Hillary Clinton: People Tell Me They Won’t Vote For Me Because I’m A Woman

Democratic presidential candidate Hillary Clinton speaks during a campaign stop at the New
AP Photo/Julio Cortez

Former Secretary of State Hillary Clinton portrays herself as the victim of sexism, explaining during an interview that she suffers from it at her own campaign rallies.

She said that people would come up to her on the rope line and say, “‘I really admire you, I really like you, I just don’t know if I can vote for a woman to be president,’” she said in an interview with New York Magazine. “I mean, they come to my events and then they say that to me.”

She added she thinks Americans are afraid that a woman’s ambition would crowd out relationships, marriage, children, family, and home making.

“We’re so accustomed to think of women’s ambition being made manifest in ways that we don’t approve of, or that we find off-putting.”
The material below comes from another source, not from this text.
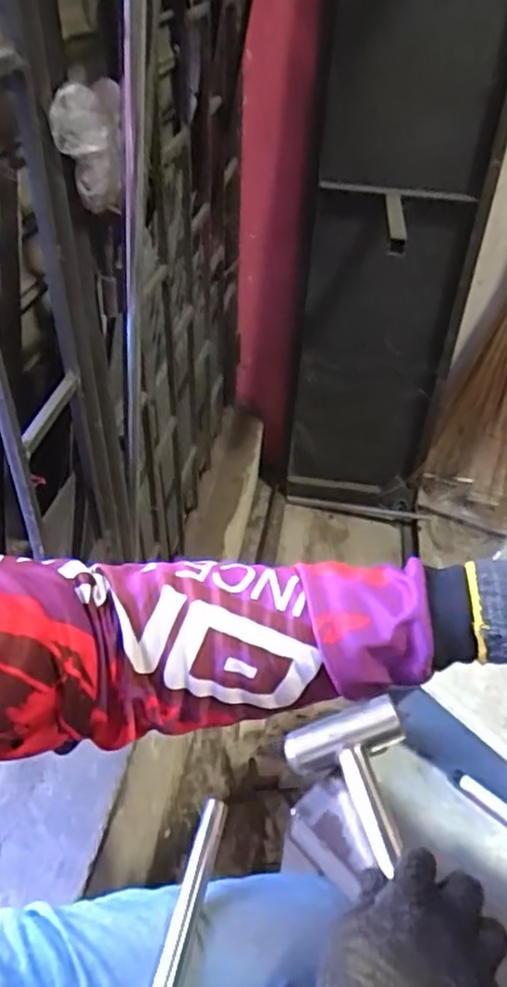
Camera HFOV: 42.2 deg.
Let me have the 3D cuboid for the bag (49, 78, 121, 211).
[{"bbox_3d":[-0.126,-0.265,0.507,0.051,0.089,0.040,-9,42,-13],"label":"bag"}]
She said that Americans viewed a woman’s ambition as “dangerous” and that men were “100 percent” afraid of the competition.

“That level of visceral … fear, anxiety, insecurity plays a role,” she said.
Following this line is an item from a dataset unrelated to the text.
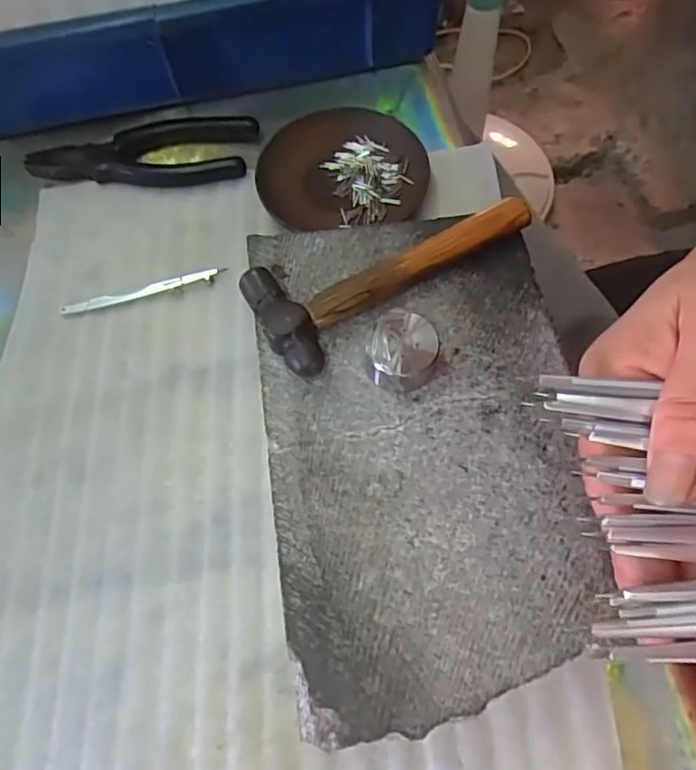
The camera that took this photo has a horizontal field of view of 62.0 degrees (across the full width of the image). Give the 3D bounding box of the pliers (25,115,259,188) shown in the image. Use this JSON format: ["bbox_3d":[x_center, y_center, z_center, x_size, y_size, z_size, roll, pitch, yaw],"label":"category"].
[{"bbox_3d":[-0.149,-0.167,0.418,0.161,0.013,0.054,-4,65,1],"label":"pliers"}]

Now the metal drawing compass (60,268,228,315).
[{"bbox_3d":[-0.133,-0.061,0.375,0.106,0.006,0.009,-13,65,-3],"label":"metal drawing compass"}]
But Mrs. Clinton said she would continue pressing forward in spite of the headwinds she faced because of her sex.

“I’m just trying to cope with it. Deal with it. Live through it,” she said, laughing.

In the interview, Clinton explained what it was like to live with Bill Clinton when they were both in their Chappaqua home.

“We get back to the house and stay in the kitchen and talk and maybe eat something bad, maybe drink something bad,” she said referring to beer or wine. “We watch TV, like the hundreds of shows we record and finally get to. Then go to bed and read for a while before we fall asleep.”